World's rivers running on empty, paper finds
The multi-author study – led by ANU researchers Professor Quentin Grafton, Dr Jamie Pittock, Professor Tom Kompas and Dr Daniel Connell of the Crawford School of Public Policy at The Australian National University – examined the threats from water extractions and climate change on four of the world's iconic river systems; the US Colorado River, the South African Orange River, the Chinese Yellow River and the Murray.
The researchers found that in all four basins, over a long period of time, outflows have greatly reduced as a direct result of increased water extractions, and that urgent changes in governance of water are needed to ensure the systems remain healthy and viable.
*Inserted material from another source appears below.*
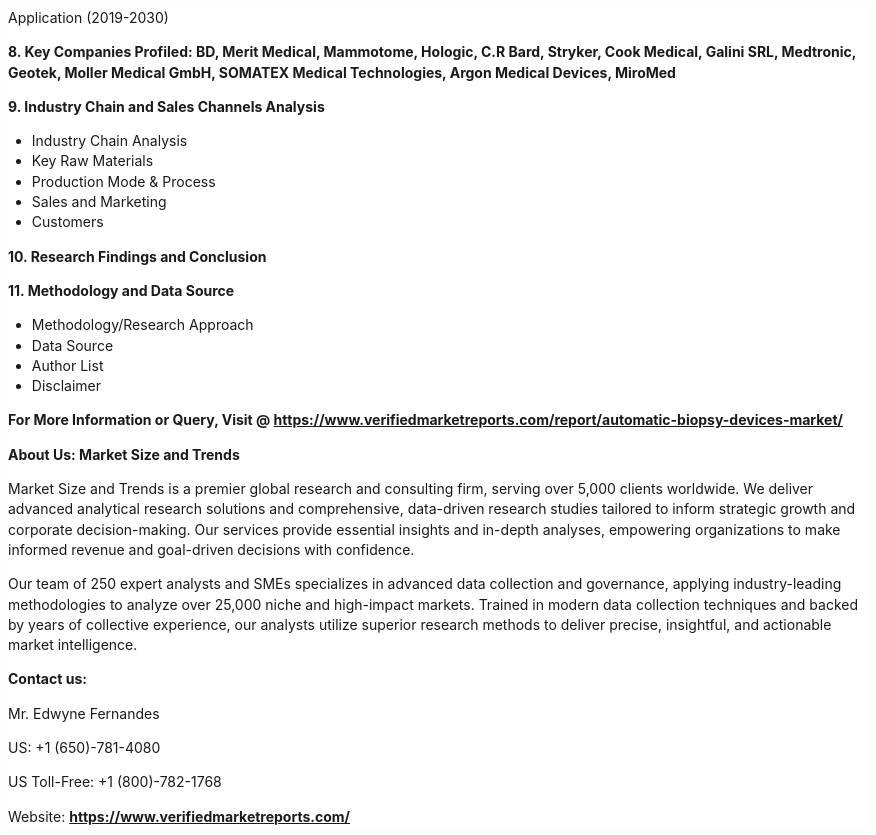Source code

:Application (2019-2030)</li></ul><p><strong>8. Key Companies Profiled: BD, Merit Medical, Mammotome, Hologic, C.R Bard, Stryker, Cook Medical, Galini SRL, Medtronic, Geotek, Moller Medical GmbH, SOMATEX Medical Technologies, Argon Medical Devices, MiroMed</strong></p><p><strong>9. Industry Chain and Sales Channels Analysis</strong></p><ul><li>Industry Chain Analysis</li><li>Key Raw Materials</li><li>Production Mode &amp; Process</li><li>Sales and Marketing</li><li>Customers</li></ul><p><strong>10. Research Findings and Conclusion</strong></p><p><strong>11. Methodology and Data Source</strong></p><ul><li>Methodology/Research Approach</li><li>Data Source</li><li>Author List</li><li>Disclaimer</li></ul></p><p><strong>For More Information or Query, Visit @ <a href="https://www.verifiedmarketreports.com/report/automatic-biopsy-devices-market/">https://www.verifiedmarketreports.com/report/automatic-biopsy-devices-market/</a></strong></p><p><strong>About Us: Market Size and Trends</strong></p><p>Market Size and Trends is a premier global research and consulting firm, serving over 5,000 clients worldwide. We deliver advanced analytical research solutions and comprehensive, data-driven research studies tailored to inform strategic growth and corporate decision-making. Our services provide essential insights and in-depth analyses, empowering organizations to make informed revenue and goal-driven decisions with confidence.</p><p>Our team of 250 expert analysts and SMEs specializes in advanced data collection and governance, applying industry-leading methodologies to analyze over 25,000 niche and high-impact markets. Trained in modern data collection techniques and backed by years of collective experience, our analysts utilize superior research methods to deliver precise, insightful, and actionable market intelligence.</p><p><strong>Contact us:</strong></p><p>Mr. Edwyne Fernandes</p><p>US: +1 (650)-781-4080</p><p>US Toll-Free: +1 (800)-782-1768</p><p>Website: <strong><a href="https://www.verifiedmarketreports.com/">https://www.verifiedmarketreports.com/</a></strong></p>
"While climate change will aggravate changes in flows in river systems, current high levels of water extractions remain the principal contributor to reduced flows and degradation of these rivers," said Dr Pittock.
"Changes in governance, including sharing the variability between the environment and consumptive users, are urgently required if the health of these rivers is to be maintained," added Dr Connell.
The researchers said that the key to securing the future of the world's rivers lies in plans to share water use between users and the environment, and water markets to manage allocations. They added that, although the management of the Murray Darling Basin was favourable when compared to other places in the world, there was much more that could be done to ensure a healthy future for the system.
"Many sound frameworks are being established in water management throughout the world, but in many cases their implementation needs to be greatly improved," said Professor Kompas.
"Stronger action is needed to ensure that in dry times, the rivers get a fair share of the available water," said Dr Pittock.
The work was conducted with researchers from the University of Queensland, the University of Canberra and international collaborators from universities in the USA, China, and South Africa.
The paper, "Global insights into water resources, climate change and governance," is published today in Nature Climate Change.